图4 phyB调控生物钟核心基因表达的分子模型(Martı́nez-Garcı́a et al., 2000)。
避荫反应是植物在竞争有限光照的逆境下产生的适应性反应,在高密度种植下植物会彼此遮挡,诱发产生这种反应,表现出叶柄伸长、提前开花等现象,而遮荫信号主要由光敏色素所感知。在阳光充足时,光敏色素B(phyB)被激活,能够结合一类促进植物生长的转录因子PIFs的APB基序,并促进PIFs的快速磷酸化和降解;而
遮荫条件下
phyB转变为没有活性的形式,不能与PIFs相互作用,因此PIFs在遮荫环境下能够积累,最终促进植物伸长。然而,是否还有其他因子参与调控植物避荫反应仍不清楚,以及对植物如何协同响应遮荫和其他逆境胁迫(比如盐、干旱等)还知之甚少。

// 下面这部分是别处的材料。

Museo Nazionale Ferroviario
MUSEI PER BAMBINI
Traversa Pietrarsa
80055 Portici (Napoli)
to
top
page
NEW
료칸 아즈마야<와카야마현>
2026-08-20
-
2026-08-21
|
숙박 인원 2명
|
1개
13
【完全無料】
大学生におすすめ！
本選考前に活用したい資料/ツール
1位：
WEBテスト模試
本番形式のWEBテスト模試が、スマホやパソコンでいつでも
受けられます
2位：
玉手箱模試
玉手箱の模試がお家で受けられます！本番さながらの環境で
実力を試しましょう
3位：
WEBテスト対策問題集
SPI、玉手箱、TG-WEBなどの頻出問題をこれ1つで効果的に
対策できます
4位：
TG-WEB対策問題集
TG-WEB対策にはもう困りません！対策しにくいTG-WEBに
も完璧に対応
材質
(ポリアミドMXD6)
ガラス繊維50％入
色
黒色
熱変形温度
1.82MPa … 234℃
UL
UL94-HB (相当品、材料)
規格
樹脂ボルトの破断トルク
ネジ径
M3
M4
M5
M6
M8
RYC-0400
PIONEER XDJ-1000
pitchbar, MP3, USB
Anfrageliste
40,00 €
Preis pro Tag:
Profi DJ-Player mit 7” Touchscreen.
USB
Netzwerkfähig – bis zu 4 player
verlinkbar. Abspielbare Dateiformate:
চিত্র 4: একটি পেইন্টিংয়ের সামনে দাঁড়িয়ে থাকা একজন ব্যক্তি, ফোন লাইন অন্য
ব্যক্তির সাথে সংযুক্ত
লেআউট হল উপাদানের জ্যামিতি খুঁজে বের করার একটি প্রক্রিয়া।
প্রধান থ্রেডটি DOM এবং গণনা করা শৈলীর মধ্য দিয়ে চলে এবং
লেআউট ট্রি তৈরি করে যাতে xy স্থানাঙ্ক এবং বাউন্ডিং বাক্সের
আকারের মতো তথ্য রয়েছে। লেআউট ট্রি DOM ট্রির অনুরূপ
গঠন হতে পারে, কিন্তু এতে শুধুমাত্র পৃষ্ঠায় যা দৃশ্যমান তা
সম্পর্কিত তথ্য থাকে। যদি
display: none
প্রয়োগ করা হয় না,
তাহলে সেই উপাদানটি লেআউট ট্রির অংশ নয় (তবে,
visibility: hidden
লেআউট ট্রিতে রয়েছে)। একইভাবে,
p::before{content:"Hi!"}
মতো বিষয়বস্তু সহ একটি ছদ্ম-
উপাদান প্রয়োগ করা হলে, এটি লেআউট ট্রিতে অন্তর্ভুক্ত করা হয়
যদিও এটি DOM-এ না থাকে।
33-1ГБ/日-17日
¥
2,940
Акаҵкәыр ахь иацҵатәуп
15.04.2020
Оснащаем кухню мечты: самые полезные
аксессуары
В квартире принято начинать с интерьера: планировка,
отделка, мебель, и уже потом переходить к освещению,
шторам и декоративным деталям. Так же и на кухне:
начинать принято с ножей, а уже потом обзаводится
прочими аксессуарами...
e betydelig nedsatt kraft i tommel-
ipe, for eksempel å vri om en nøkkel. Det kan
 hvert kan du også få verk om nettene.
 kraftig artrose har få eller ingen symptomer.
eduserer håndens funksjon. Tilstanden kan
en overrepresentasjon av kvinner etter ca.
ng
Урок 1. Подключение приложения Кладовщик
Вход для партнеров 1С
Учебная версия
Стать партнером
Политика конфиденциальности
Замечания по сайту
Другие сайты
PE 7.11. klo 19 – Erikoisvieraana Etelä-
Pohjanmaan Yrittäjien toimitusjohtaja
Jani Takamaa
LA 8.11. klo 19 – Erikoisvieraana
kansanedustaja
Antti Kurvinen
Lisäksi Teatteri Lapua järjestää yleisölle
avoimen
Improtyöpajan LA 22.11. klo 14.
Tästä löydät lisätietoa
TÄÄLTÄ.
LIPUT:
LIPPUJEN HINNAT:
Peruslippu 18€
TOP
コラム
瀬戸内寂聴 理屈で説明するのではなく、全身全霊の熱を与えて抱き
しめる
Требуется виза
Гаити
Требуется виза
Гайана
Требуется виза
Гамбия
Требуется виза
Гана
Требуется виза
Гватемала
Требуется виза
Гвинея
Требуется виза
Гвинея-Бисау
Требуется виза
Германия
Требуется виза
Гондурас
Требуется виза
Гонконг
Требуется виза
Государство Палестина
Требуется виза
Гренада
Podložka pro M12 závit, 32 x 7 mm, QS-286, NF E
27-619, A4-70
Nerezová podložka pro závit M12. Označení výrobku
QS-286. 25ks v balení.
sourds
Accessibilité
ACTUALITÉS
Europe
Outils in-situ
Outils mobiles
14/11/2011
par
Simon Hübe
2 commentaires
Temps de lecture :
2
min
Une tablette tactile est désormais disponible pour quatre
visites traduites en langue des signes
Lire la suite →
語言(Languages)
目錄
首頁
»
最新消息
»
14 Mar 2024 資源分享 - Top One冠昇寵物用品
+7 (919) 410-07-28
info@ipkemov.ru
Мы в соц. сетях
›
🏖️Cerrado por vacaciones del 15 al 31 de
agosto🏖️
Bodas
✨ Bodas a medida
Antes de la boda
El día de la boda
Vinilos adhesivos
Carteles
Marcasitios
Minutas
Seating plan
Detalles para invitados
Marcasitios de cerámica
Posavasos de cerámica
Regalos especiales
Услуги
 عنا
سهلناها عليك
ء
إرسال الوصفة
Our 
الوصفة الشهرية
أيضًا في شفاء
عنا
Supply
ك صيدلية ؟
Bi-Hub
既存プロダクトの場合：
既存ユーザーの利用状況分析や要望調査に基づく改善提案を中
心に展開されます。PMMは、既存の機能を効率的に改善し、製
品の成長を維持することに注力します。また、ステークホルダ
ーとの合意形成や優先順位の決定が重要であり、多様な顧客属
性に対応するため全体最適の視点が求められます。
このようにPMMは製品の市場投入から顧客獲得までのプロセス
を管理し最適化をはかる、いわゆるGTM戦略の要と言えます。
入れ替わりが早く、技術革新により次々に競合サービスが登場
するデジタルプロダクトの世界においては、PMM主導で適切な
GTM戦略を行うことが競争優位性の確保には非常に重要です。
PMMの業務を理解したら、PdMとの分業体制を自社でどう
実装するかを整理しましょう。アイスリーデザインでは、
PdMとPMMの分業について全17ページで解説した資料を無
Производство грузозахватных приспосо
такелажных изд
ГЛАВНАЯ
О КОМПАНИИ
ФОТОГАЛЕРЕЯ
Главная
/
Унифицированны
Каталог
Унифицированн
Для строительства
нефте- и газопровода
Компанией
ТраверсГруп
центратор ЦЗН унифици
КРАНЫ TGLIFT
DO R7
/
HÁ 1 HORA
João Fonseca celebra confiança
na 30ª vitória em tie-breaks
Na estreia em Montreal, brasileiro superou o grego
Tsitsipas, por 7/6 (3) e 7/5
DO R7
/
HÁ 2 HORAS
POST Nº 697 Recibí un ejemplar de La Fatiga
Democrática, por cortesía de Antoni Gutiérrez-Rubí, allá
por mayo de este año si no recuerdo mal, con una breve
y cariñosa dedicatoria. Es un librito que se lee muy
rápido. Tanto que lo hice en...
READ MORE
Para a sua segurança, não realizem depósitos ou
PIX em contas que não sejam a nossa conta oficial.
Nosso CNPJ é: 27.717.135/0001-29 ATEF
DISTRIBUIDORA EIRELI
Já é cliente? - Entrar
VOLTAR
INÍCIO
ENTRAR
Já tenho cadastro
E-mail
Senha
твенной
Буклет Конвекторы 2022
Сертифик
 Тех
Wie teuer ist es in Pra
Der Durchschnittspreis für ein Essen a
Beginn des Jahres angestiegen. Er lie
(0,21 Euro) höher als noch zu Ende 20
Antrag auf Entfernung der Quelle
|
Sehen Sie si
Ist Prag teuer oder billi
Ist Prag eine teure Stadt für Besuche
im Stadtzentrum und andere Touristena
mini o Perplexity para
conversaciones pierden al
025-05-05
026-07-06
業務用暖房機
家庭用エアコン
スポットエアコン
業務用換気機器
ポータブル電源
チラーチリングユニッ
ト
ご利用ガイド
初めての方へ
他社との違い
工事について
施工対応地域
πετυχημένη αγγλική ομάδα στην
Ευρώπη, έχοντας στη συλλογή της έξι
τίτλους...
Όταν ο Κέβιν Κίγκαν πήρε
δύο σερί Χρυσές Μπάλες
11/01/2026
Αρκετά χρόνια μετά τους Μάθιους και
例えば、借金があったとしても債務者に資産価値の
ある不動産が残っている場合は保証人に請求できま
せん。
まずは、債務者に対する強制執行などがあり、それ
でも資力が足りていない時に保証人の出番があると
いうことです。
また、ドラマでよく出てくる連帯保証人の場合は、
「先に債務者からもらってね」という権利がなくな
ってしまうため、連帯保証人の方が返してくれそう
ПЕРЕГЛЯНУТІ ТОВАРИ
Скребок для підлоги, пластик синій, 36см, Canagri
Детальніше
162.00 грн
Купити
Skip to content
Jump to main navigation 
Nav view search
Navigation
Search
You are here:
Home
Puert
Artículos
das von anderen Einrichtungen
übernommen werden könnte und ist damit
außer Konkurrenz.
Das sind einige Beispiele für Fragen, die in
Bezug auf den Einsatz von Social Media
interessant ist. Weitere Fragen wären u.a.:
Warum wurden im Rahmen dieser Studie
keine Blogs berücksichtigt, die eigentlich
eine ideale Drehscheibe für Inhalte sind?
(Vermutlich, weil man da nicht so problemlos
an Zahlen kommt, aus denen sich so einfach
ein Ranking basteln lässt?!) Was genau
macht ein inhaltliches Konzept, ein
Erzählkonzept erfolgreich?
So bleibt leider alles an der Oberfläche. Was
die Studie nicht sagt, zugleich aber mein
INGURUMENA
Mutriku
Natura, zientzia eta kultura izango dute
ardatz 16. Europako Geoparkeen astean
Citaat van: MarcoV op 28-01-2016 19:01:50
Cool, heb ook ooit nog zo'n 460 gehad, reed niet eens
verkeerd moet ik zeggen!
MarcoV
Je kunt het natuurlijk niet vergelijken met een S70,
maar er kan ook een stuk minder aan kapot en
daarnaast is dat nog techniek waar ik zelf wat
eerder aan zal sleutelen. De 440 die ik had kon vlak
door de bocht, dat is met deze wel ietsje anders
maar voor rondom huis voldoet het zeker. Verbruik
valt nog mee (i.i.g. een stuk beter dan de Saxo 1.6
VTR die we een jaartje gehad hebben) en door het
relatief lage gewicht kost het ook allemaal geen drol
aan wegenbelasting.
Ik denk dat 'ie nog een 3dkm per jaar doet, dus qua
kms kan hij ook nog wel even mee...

2023年4月,中国农业大学李继刚课题组与郭岩课题组联合在
The Plant Cell
上发表了题为“SALT OVERLY SENSITIVE2 stabilizes phytochrome-interacting factors PIF4 and PIF5 to promote Arabidopsis shade avoidance”的研究论文,该文章揭示了SOS2调控植物协同响应遮荫和盐胁迫双重逆境的分子机制。首先,对突变体
sos2
和野生型在盐处理条件下进行表型检测,作者发现SOS2是植物应对盐胁迫的关键蛋白激酶,并且通过WB检测发现SOS2促进PIF4/PIF5蛋白在遮荫条件下积累。接着,利用拉下实验(Pull-down)、双分子荧光互补实验(BiFC)和免疫共沉淀实验(Co-IP),作者发现SOS2与PIF4/PIF5蛋白相互作用,并且体外磷酸化实验和质谱分析显示SOS2能够磷酸化PIF4/PIF5蛋白的一个保守丝氨酸位点(图5A、B),该位点位于PIF4/PIF5蛋白的APB基序附近(图5C)。通过将磷酸化位点突变,作者发现SOS2对该位点的磷酸化能够阻碍PIF4/PIF5与phyB活性形式的相互作用,提高它们的蛋白稳定性,从而促进植物对遮荫的响应。最后通过蛋白互作和酶活测定等实验,作者发现光照下phyA和phyB与SOS2相互作用,促进SOS2激酶活性,而SOS2与phyA/phyB相互作用介导避荫反应。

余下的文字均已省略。